If complaints on clinical judgement decisions are brought under the Ombudsman’s remit, the Office will be engaging clinical advisors in Ireland. It also has an existing service level agreement with the UK Parliamentary and Health Service Ombudsman for the provision of clinical advice.

“Assuming it happens, the plan would be for us to have a number of practising clinicians to act as clinical advisors to our staff. I have found, because I did this job in Wales [Public Services Ombudsman for Wales] with exactly that jurisdiction, it is important to have practising clinicians rather than ones who might have retired some years ago, because practice changes so much.”

Arrangements for outside specialist advice would also be retained.

 “Ireland is a relatively small country, a lot of the people practising in particular specialisms would know each other very well, so it is helpful to have that combination of local knowledge but also people who are completely independent of the scene.”

In Wales, a small in-house team included practising doctors with backgrounds in general practice, surgery and emergency medicine, while outside specialist input was also engaged.

Meanwhile, the Annual Report stated that the Ombudsman’s office has taken responsibility for leading the development of the multi-agency www.healthcomplaints.ie website. Work is continuing on incorporating an interactive form to ensure complaints can be made on all public health and social care matters through the website. Currently, the site can be used to signpost people to an appropriate complaints process.

“It is early days turning that from an information website into a portal but once that is done, that will mean there will be a single place people can go with any health complaint and know it will be brought to the attention of the appropriate body,” said Mr Tyndall.  The target completion date is summer 2017.

It is expected that when www.healthcomplaints.ie becomes a portal, it will yield a vast amount of statistical information on types and volumes of complaints throughout the health sector, which in turn will trigger responses from regulators and the Ombudsman to tackle underlying systemic problems.

Last year was also noteworthy for the publication of the Office’s first ‘own initiative’ investigation. The report Learning to Get Better examined how public hospitals handle complaints. It found that many users of hospital services were afraid to complain because of possible repercussions for their own or their loved one’s treatment; they did not believe anything would change as a result of complaining; and found it difficult to discover how to complain and were frustrated at delays, incomplete answers and failure to provide proper apologies.

While the situation is “improving”, it is not happening at the pace of change that the Office would like, Mr Tyndall told MI.

Key health findings from 2015 Ombudsman Annual Report

Some 243 of the 634 complaints against the HSE/Tusla concerned hospitals.
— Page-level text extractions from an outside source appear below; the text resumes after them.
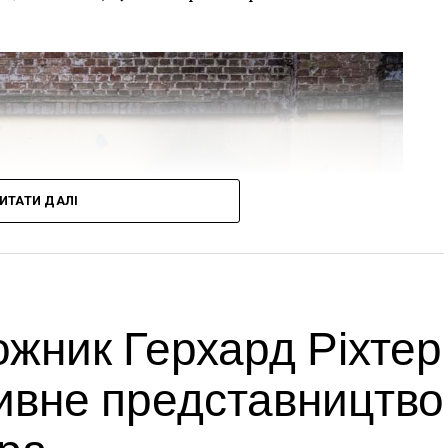
ИТАТИ ДАЛІ
жник Герхард Ріхтер
ивне представництво
ера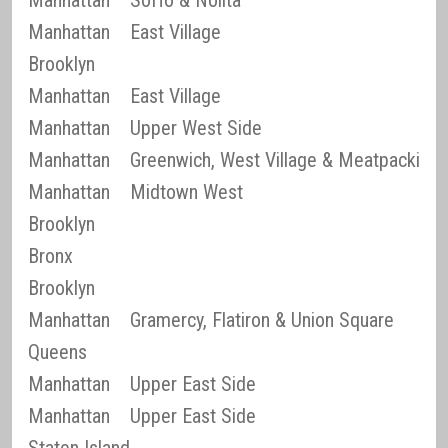
Manhattan
SoHo & Nolita
Manhattan
East Village
Brooklyn
Manhattan
East Village
Manhattan
Upper West Side
Manhattan
Greenwich, West Village & Meatpacking D
Manhattan
Midtown West
Brooklyn
Bronx
Brooklyn
Manhattan
Gramercy, Flatiron & Union Square
Queens
Manhattan
Upper East Side
Manhattan
Upper East Side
Some 113 involved medical/GP cards.

Of the 610 cases completed in 2015 in respect of the HSE/Tusla, the Ombudsman upheld 70 complaints. Some 23 were partially upheld. In 88 cases, the Ombudsman’s role was that of providing assistance. Some 131 were not upheld, while 54 were outside the Ombudsman’s remit.

The HSE/Tusla accounted for 17.4 per cent of complaints (19.7 per cent in 2014). The civil service (including the Department of Social Protection) was the largest source of complaints at 38.4 per cent, followed by local authorities at 27.6 per cent and then the HSE/Tusla. 
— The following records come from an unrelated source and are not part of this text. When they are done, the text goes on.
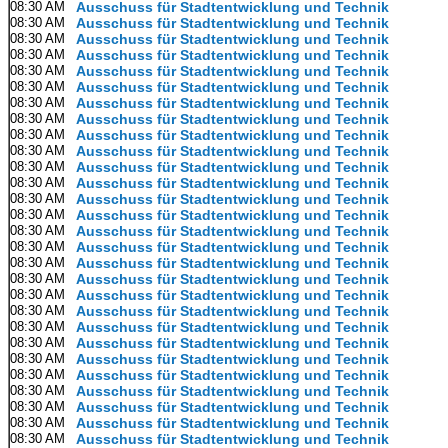
08:30 AM
Ausschuss für Stadtentwicklung und Technik
08:30 AM
Ausschuss für Stadtentwicklung und Technik
08:30 AM
Ausschuss für Stadtentwicklung und Technik
08:30 AM
Ausschuss für Stadtentwicklung und Technik
08:30 AM
Ausschuss für Stadtentwicklung und Technik
08:30 AM
Ausschuss für Stadtentwicklung und Technik
08:30 AM
Ausschuss für Stadtentwicklung und Technik
08:30 AM
Ausschuss für Stadtentwicklung und Technik
08:30 AM
Ausschuss für Stadtentwicklung und Technik
08:30 AM
Ausschuss für Stadtentwicklung und Technik
08:30 AM
Ausschuss für Stadtentwicklung und Technik
08:30 AM
Ausschuss für Stadtentwicklung und Technik
08:30 AM
Ausschuss für Stadtentwicklung und Technik
08:30 AM
Ausschuss für Stadtentwicklung und Technik
08:30 AM
Ausschuss für Stadtentwicklung und Technik
08:30 AM
Ausschuss für Stadtentwicklung und Technik
08:30 AM
Ausschuss für Stadtentwicklung und Technik
08:30 AM
Ausschuss für Stadtentwicklung und Technik
08:30 AM
Ausschuss für Stadtentwicklung und Technik
08:30 AM
Ausschuss für Stadtentwicklung und Technik
08:30 AM
Ausschuss für Stadtentwicklung und Technik
08:30 AM
Ausschuss für Stadtentwicklung und Technik
08:30 AM
Ausschuss für Stadtentwicklung und Technik
08:30 AM
Ausschuss für Stadtentwicklung und Technik
08:30 AM
Ausschuss für Stadtentwicklung und Technik
08:30 AM
Ausschuss für Stadtentwicklung und Technik
08:30 AM
Ausschuss für Stadtentwicklung und Technik
08:30 AM
Ausschuss für Stadtentwicklung und Technik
The Ombudsman received 15 complaints about the Medical Council and completed 16 cases related to the Council in 2015. It can receive complaints on the Council’s registration processes. “Some of the complaints received were either outside remit or were premature because they had not been taken up with the Medical Council. The most common issue arising in valid complaints was to do with the recognition of overseas qualifications,” the Ombudsman’s Office informed MI.